In Red Hill, Ryan Kwanten stars as Shane Cooper, a young police constable who moves to the small town of Red Hill, Australia, with his wife, looking for peace and quiet. What he finds is a surly police Captain in “Old Bill,” a no non-sense law enforcer and town patriarch who doesn’t take a shine to the fresh faced Cooper. After a slow moving morning that involves horses and a potential panther attack, the sleepy town wakes up in a panic when former resident bad boy and convicted murderer Jimmy Conway escapes prison and sets his sights on vengeance.
Based on the bad ass poster or some early rumblings or name drops of Mad Max, you might walk into this film thinking you’re going into an action film- if that’s the case, you’ll find a different type of film, but still a pretty good one. Red Hill starts off somewhat slowly, but enjoyably, in establishing the slow pace of town life, Cooper’s personality, and the emotional reasons for the move out of the city.
There really isn’t much in the film that you haven’t seen before: Cooper is a cop who couldn’t fire his weapon at a young criminal, he hesitates to use his weapon, and there’s more to this sleepy town than is first suspected. That said, there’s nothing wrong with taking a familiar ride through the cinema. The film’s small budget and quick shooting schedule are boosted by the beautiful, sprawling landscape of Australia, which director Patrick Hughes takes full advantage of. There’s one nice scene where Cooper tears over a hill in the pouring rain on a horse, merging the old West themes into the modern day plotting.
Kwanten proves in this film that he’s got an emotional range and diversity True Blood fans are probably unaware of. Cooper couldn’t be further away from the loud, boyish Jason Stackhouse, and Kwanten makes him infinitely likable and his performance of certain key scenes really elevate the character to an admirable one.
Despite his great performance, Kwanten doesn’t manage to own the show- the virtually silent Jimmy Conway (Tommy Lewis) brings a quiet and violent brooding that is comparable to No Country for Old Men’s Anton Chigurh. Throughout the course of the film we actually spend a lot of time with Conway as he works his way through all those of wronged him with a shotgun and a pair of pistols. While it does take a bit to get there and it slows at time, once Jimmy sets upon his path of death and destruction, he coldly and stoically doles out death without hesitation and the blood flows readily across the screen.
Red Hill is a small film with shades of No Country that works on the performances of Kwanten and Lewis.
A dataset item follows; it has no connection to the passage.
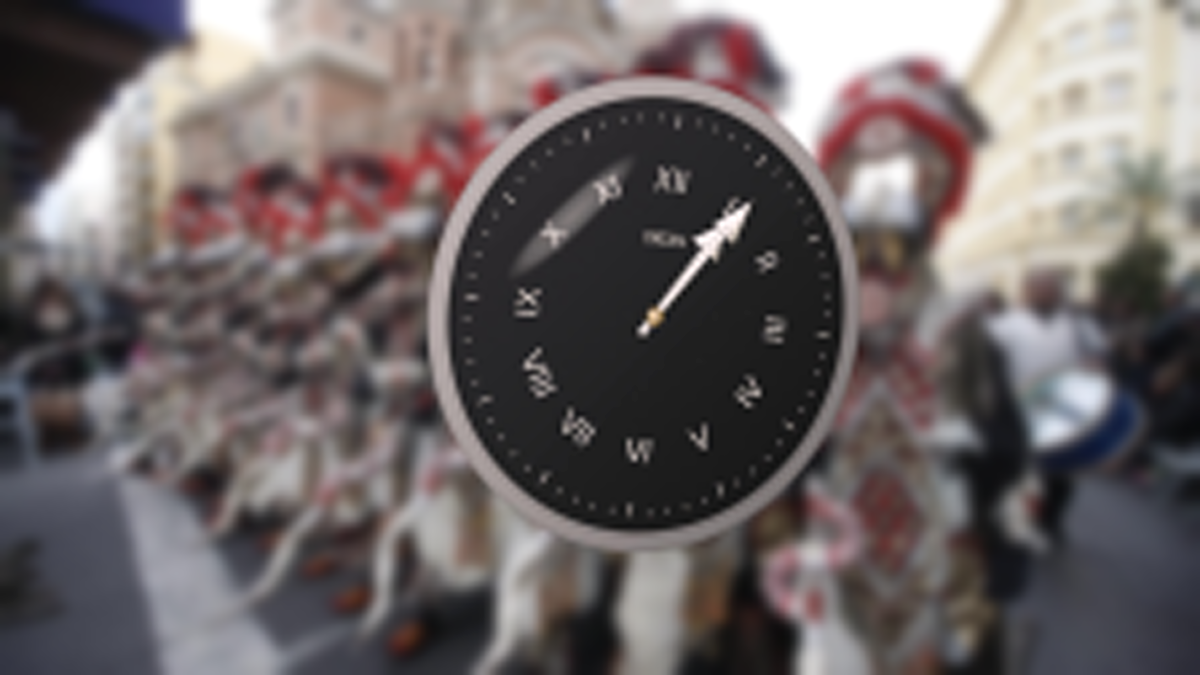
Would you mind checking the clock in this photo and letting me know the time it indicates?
1:06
While not groundbreaking, it’s a decent watch with a few moments of greatness that I enjoyed. In a conversation I had with writer/director Hughes and star Kwanten, they described the film as sort of “the prequel to every Clint Eastwood Western ever made.” If you think of the film like that- a prequel and a introduction to a meek character who turns into a badass- it makes perfect sense.